- [Testo fornito]:
= = =
Diritto
e processo.com
Luca D’Apollo
Nella contrattazione preliminare le parti si accordano
per una immediata entrata nel possesso dell’immobile ma
il definitivo non viene stipulato. Nel giudizio di
merito viene dichiarata la risoluzione del contratto per
inadempimento dei promissari venditori, i quali altresì
sono condannati a restituire la caparra già incamerata.
In appello la somma viene ridotta in quanto viene
riconosciuta ai promissari venditori una somma a titolo
di corrispettivo per il godimento dell'immobile, per il
periodo in cui i promissari acquirenti ne avevano avuto
la disponibilità.
Mancando un criterio ex lege si discute in
Cassazione sulle modalità di calcolo della somma ut
sopra. Secondo la tesi difensiva l'importo era stato
quantificato in entità superiore a quella corrispondente
all'"equo canone", entro i cui limiti invece avrebbe
dovuto essere contenuto.
= = =
- [Informazioni mostrate]:
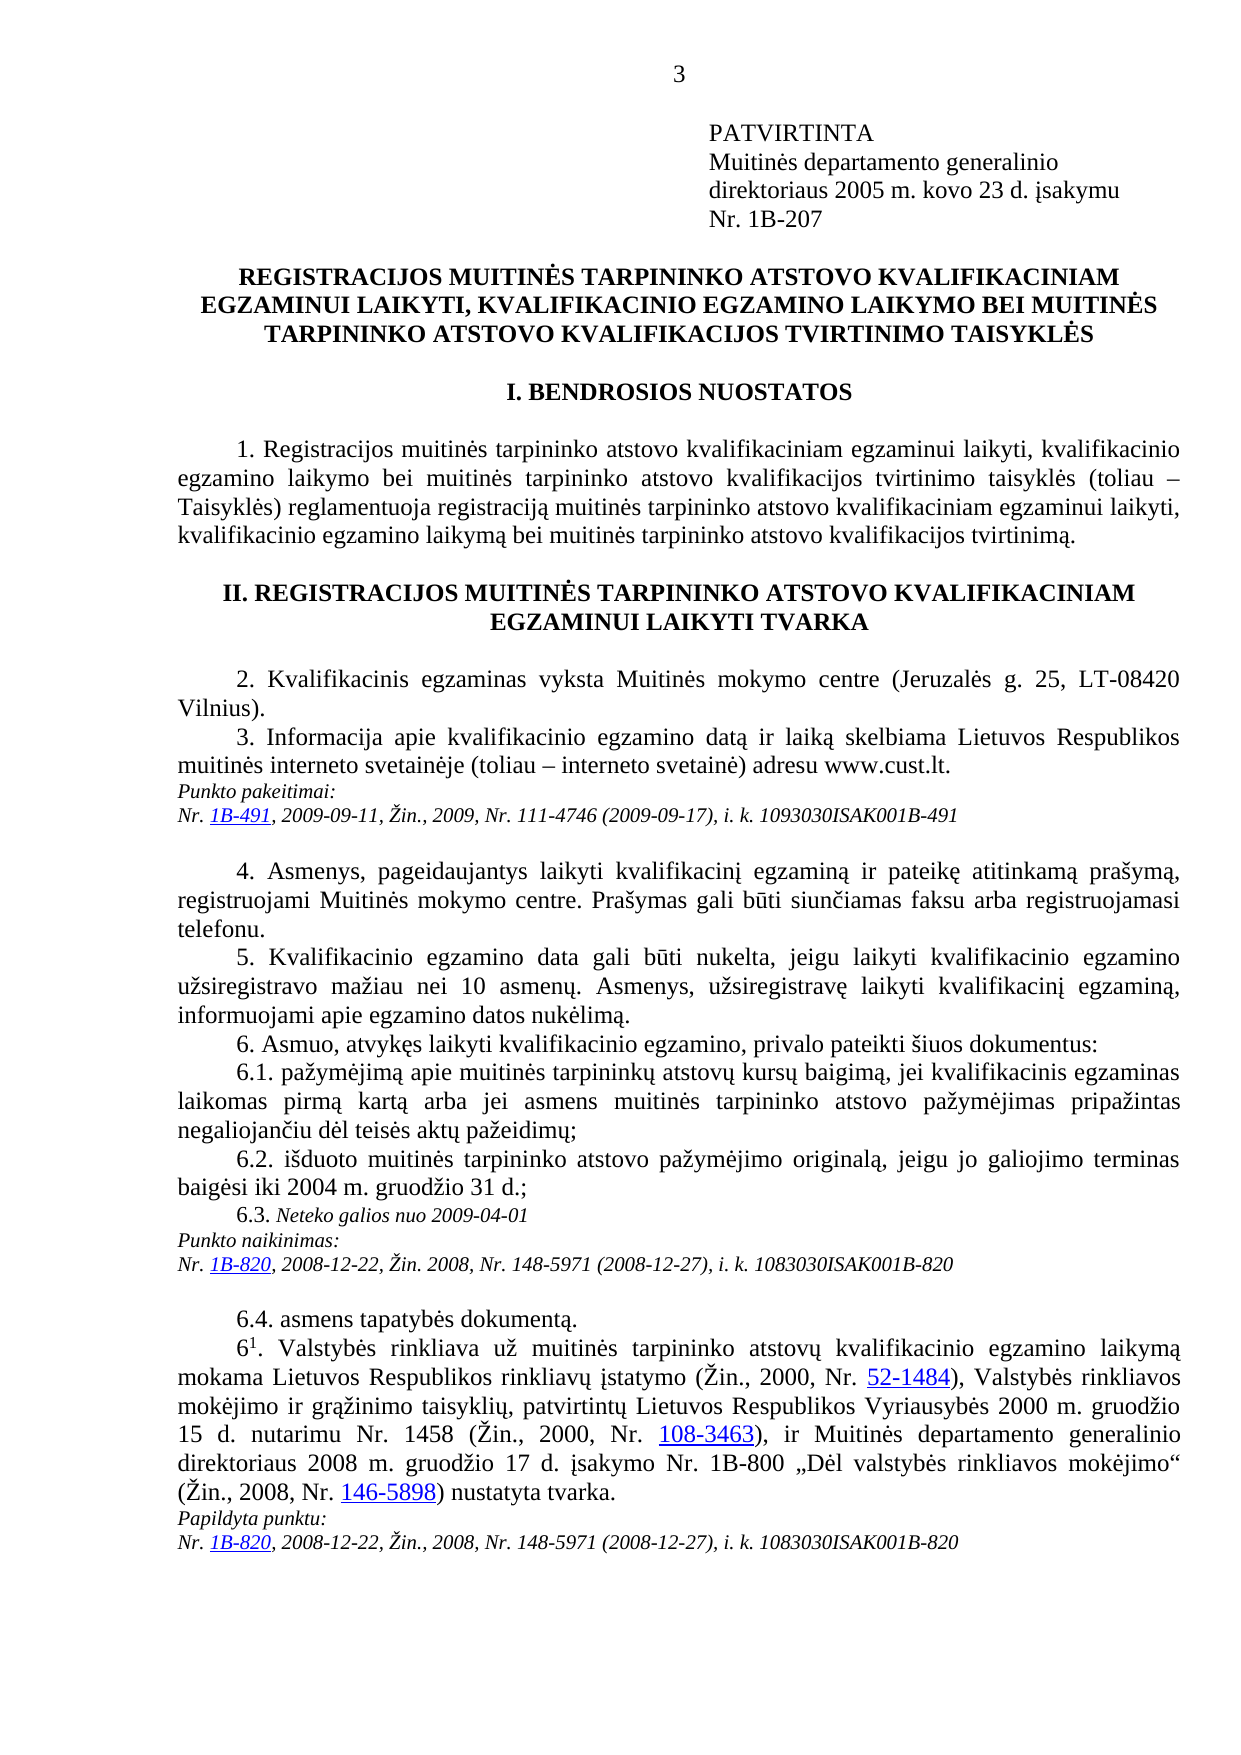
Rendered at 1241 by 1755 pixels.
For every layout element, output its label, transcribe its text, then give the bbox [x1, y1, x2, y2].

text direktoriaus 2005 m. kovo 23 d. įsakymu [177, 176, 1181, 204]
text II. REGISTRACIJOS MUITINĖS TARPININKO ATSTOVO KVALIFIKACINIAM EGZAMINUI LAIKYTI TVARKA [177, 578, 1181, 636]
text 6.3. Neteko galios nuo 2009-04-01 [177, 1201, 1181, 1228]
text 1. Registracijos muitinės tarpininko atstovo kvalifikaciniam egzaminui laikyti, kvalifikacinio egzamino laikymo bei muitinės tarpininko atstovo kvalifikacijos tvirtinimo taisyklės (toliau – Taisyklės) reglamentuoja registraciją muitinės tarpininko atstovo kvalifikaciniam egzaminui laikyti, kvalifikacinio egzamino laikymą bei muitinės tarpininko atstovo kvalifikacijos tvirtinimą. [177, 434, 1181, 549]
text 3. Informacija apie kvalifikacinio egzamino datą ir laiką skelbiama Lietuvos Respublikos muitinės interneto svetainėje (toliau – interneto svetainė) adresu www.cust.lt. [177, 722, 1181, 779]
text 6.1. pažymėjimą apie muitinės tarpininkų atstovų kursų baigimą, jei kvalifikacinis egzaminas laikomas pirmą kartą arba jei asmens muitinės tarpininko atstovo pažymėjimas pripažintas negaliojančiu dėl teisės aktų pažeidimų; [177, 1057, 1181, 1144]
text Punkto pakeitimai: [177, 779, 1181, 803]
text Nr. 1B-491, 2009-09-11, Žin., 2009, Nr. 111-4746 (2009-09-17), i. k. 1093030ISAK001B-491 [177, 803, 1181, 827]
text 6. Asmuo, atvykęs laikyti kvalifikacinio egzamino, privalo pateikti šiuos dokumentus: [177, 1029, 1181, 1057]
text 4. Asmenys, pageidaujantys laikyti kvalifikacinį egzaminą ir pateikę atitinkamą prašymą, registruojami Muitinės mokymo centre. Prašymas gali būti siunčiamas faksu arba registruojamasi telefonu. [177, 856, 1181, 942]
text PATVIRTINTA [709, 118, 1181, 147]
text Papildyta punktu: [177, 1506, 1181, 1530]
text Nr. 1B-820, 2008-12-22, Žin. 2008, Nr. 148-5971 (2008-12-27), i. k. 1083030ISAK001B-820 [177, 1252, 1181, 1276]
text 2. Kvalifikacinis egzaminas vyksta Muitinės mokymo centre (Jeruzalės g. 25, LT-08420 Vilnius). [177, 664, 1181, 722]
text REGISTRACIJOS MUITINĖS TARPININKO ATSTOVO KVALIFIKACINIAM EGZAMINUI LAIKYTI, KVALIFIKACINIO EGZAMINO LAIKYMO BEI MUITINĖS TARPININKO ATSTOVO KVALIFIKACIJOS TVIRTINIMO TAISYKLĖS [177, 262, 1181, 348]
text 6.4. asmens tapatybės dokumentą. [177, 1304, 1181, 1333]
text I. BENDROSIOS NUOSTATOS [177, 377, 1181, 406]
text Nr. 1B-820, 2008-12-22, Žin., 2008, Nr. 148-5971 (2008-12-27), i. k. 1083030ISAK001B-820 [177, 1530, 1181, 1554]
text 5. Kvalifikacinio egzamino data gali būti nukelta, jeigu laikyti kvalifikacinio egzamino užsiregistravo mažiau nei 10 asmenų. Asmenys, užsiregistravę laikyti kvalifikacinį egzaminą, informuojami apie egzamino datos nukėlimą. [177, 942, 1181, 1029]
text Punkto naikinimas: [177, 1228, 1181, 1252]
text 61. Valstybės rinkliava už muitinės tarpininko atstovų kvalifikacinio egzamino laikymą mokama Lietuvos Respublikos rinkliavų įstatymo (Žin., 2000, Nr. 52-1484), Valstybės rinkliavos mokėjimo ir grąžinimo taisyklių, patvirtintų Lietuvos Respublikos Vyriausybės 2000 m. gruodžio 15 d. nutarimu Nr. 1458 (Žin., 2000, Nr. 108-3463), ir Muitinės departamento generalinio direktoriaus 2008 m. gruodžio 17 d. įsakymo Nr. 1B-800 „Dėl valstybės rinkliavos mokėjimo“ (Žin., 2008, Nr. 146-5898) nustatyta tvarka. [177, 1333, 1181, 1506]
text Muitinės departamento generalinio [177, 147, 1181, 176]
text 6.2. išduoto muitinės tarpininko atstovo pažymėjimo originalą, jeigu jo galiojimo terminas baigėsi iki 2004 m. gruodžio 31 d.; [177, 1144, 1181, 1201]
text Nr. 1B-207 [177, 204, 1181, 233]
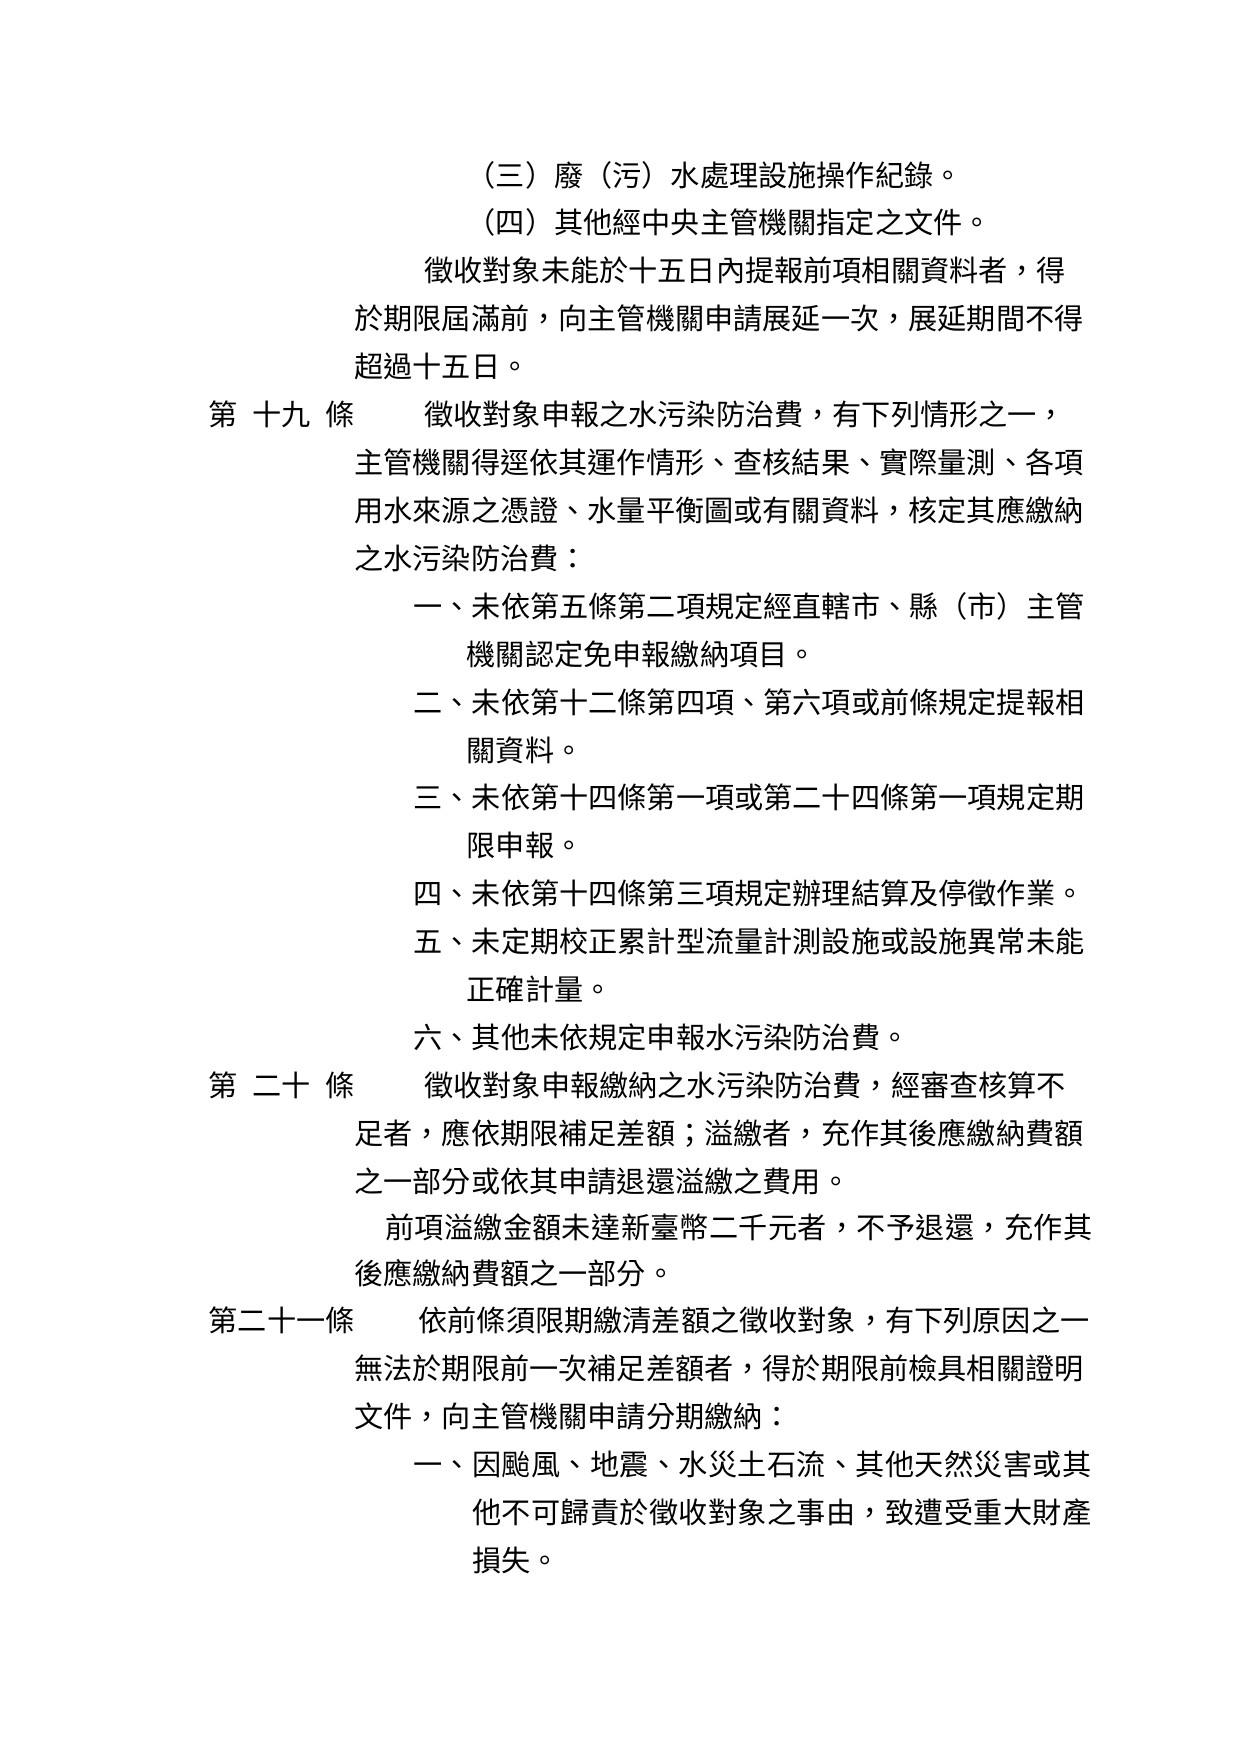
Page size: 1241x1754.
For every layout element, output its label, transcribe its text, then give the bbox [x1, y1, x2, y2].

table_cell 依前條須限期繳清差額之徵收對象，有下列原因之一無法於期限前一次補足差額者，得於期限前檢具相關證明文件，向主管機關申請分期繳納： 一、因颱風、地震、水災土石流、其他天然災害或其他不可歸責於徵收對象之事由，致遭受重大財產損失。 [354, 1294, 1092, 1581]
table_cell 徵收對象申報繳納之水污染防治費，經審查核算不足者，應依期限補足差額；溢繳者，充作其後應繳納費額之一部分或依其申請退還溢繳之費用。 前項溢繳金額未達新臺幣二千元者，不予退還，充作其後應繳納費額之一部分。 [354, 1058, 1092, 1293]
table_cell 第 十八 條 [183, 148, 354, 387]
table_cell 主管機關為執行水污染防治費審查及查核作業，得通 知徵收對象於十五日內提報下列資料： 一、水質採水質檢測值者： （一）水樣水質檢測報告及計算表。 （二）廢（污）水處理設施操作紀錄。 （三）其他經中央主管機關指定之文件。 二、水量採累計型流量計測設施者，或經直轄市、縣（市）主管機關核准之計測設施或計量方式者： （一）排放水量量測設施方式及計算表。 （二）水量計測設施之校正紀錄及廢（污）水處理設施操作紀錄。 （三）各項用水來源之憑證、水量平衡圖、水污染防治許可證（文件）申請資料、事業規模或其他足以佐證水量之資料。 （四）其他經中央主管機關指定之文件。 三、水質、水量採自動監測設施傳輸數據申報者： （一）水質相對誤差測試查核紀錄、水質水量自動監測設施校正、維護紀錄及有效監測記錄值百分率紀錄。 （二）水質檢測值計算表、排放水量量測設施方式及計算表。 （三）廢（污）水處理設施操作紀錄。 （四）其他經中央主管機關指定之文件。 四、燃煤電力設施海水排煙脫硫廢水： （一）固定污染源空氣污染排放量之相關資料。 （二）水質檢測值計算表、排放水量量測設施方式及計算表。 （三）廢（污）水處理設施操作紀錄。 （四）其他經中央主管機關指定之文件。 徵收對象未能於十五日內提報前項相關資料者，得於期限屆滿前，向主管機關申請展延一次，展延期間不得超過十五日。 [354, 148, 1092, 387]
table_cell 徵收對象申報之水污染防治費，有下列情形之一，主管機關得逕依其運作情形、查核結果、實際量測、各項用水來源之憑證、水量平衡圖或有關資料，核定其應繳納之水污染防治費： 一、未依第五條第二項規定經直轄市、縣（市）主管機關認定免申報繳納項目。 二、未依第十二條第四項、第六項或前條規定提報相關資料。 三、未依第十四條第一項或第二十四條第一項規定期限申報。 四、未依第十四條第三項規定辦理結算及停徵作業。 五、未定期校正累計型流量計測設施或設施異常未能正確計量。 六、其他未依規定申報水污染防治費。 [354, 387, 1092, 1058]
table_cell 第 十九 條 [183, 387, 354, 1058]
table_cell 第 二十 條 [183, 1058, 354, 1293]
table_cell 第二十一條 [183, 1294, 354, 1581]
= = =
- [Esercizi da svolgere]:
1. Nel testo sul contratto preliminare, perché in appello la somma da restituire viene ridotta?
2. Traduci in inglese questa frase del testo sul contratto preliminare: "Nel giudizio di merito viene dichiarata la risoluzione del contratto per inadempimento dei promissari venditori, i quali altresì sono condannati a restituire la caparra già incamerata."
3. Prosegui il testo sul contratto preliminare a partire dalla sua ultima frase.

- [Risposte scritte]:
1. Ai promissari venditori viene riconosciuta una somma a titolo di corrispettivo per il godimento dell'immobile, per il periodo in cui i promissari acquirenti ne avevano avuto la disponibilità.

2. In the proceedings on the merits, the contract is declared terminated for breach by the promising sellers, who are also ordered to return the deposit they had already retained.

3.
Per il Collegio la doglianza va disattesa, affermando
che “Il carattere non risarcitorio dell'indennizzo in
questione implica che nella sua liquidazione la Corte
d'appello non era tenuta a determinarlo in misura uguale
a quella che i proprietari dell'appartamento avrebbero
potuto ricavarne dandolo in locazione ad "equo canone":
si tratta di un rimborso dovuto per il mancato godimento
del bene, godimento di cui la locazione costituisce
soltanto una delle varie possibili forme, sicché il
giudice di merito era libero di individuare un diverso
criterio di liquidazione, come motivatamente ha fatto in
base a quanto risultava dagli atti circa il valore
dell'immobile, desunto dalle sue caratteristiche e dalla
sua ubicazione”.
Spetta pertanto al giudicante nell’ambito del suo libero
convincimento determinare la forma di indennizzo da
mancato godimento del bene avendo la possibilità di
determinare il quantum in ragione del valore
dell’immobile, della sua ubicazione, e dei prezzi medi
di affitto.
Cassazione, sez. II, 23 gennaio 2012, n. 870
(Pres. Oddo – Rel. Bucciante)
Svolgimento del processo
Con sentenza del 22 febbraio 2001 il Tribunale di Roma -
adito da T..R. e V.J..R. nei confronti di G..P. e B.M.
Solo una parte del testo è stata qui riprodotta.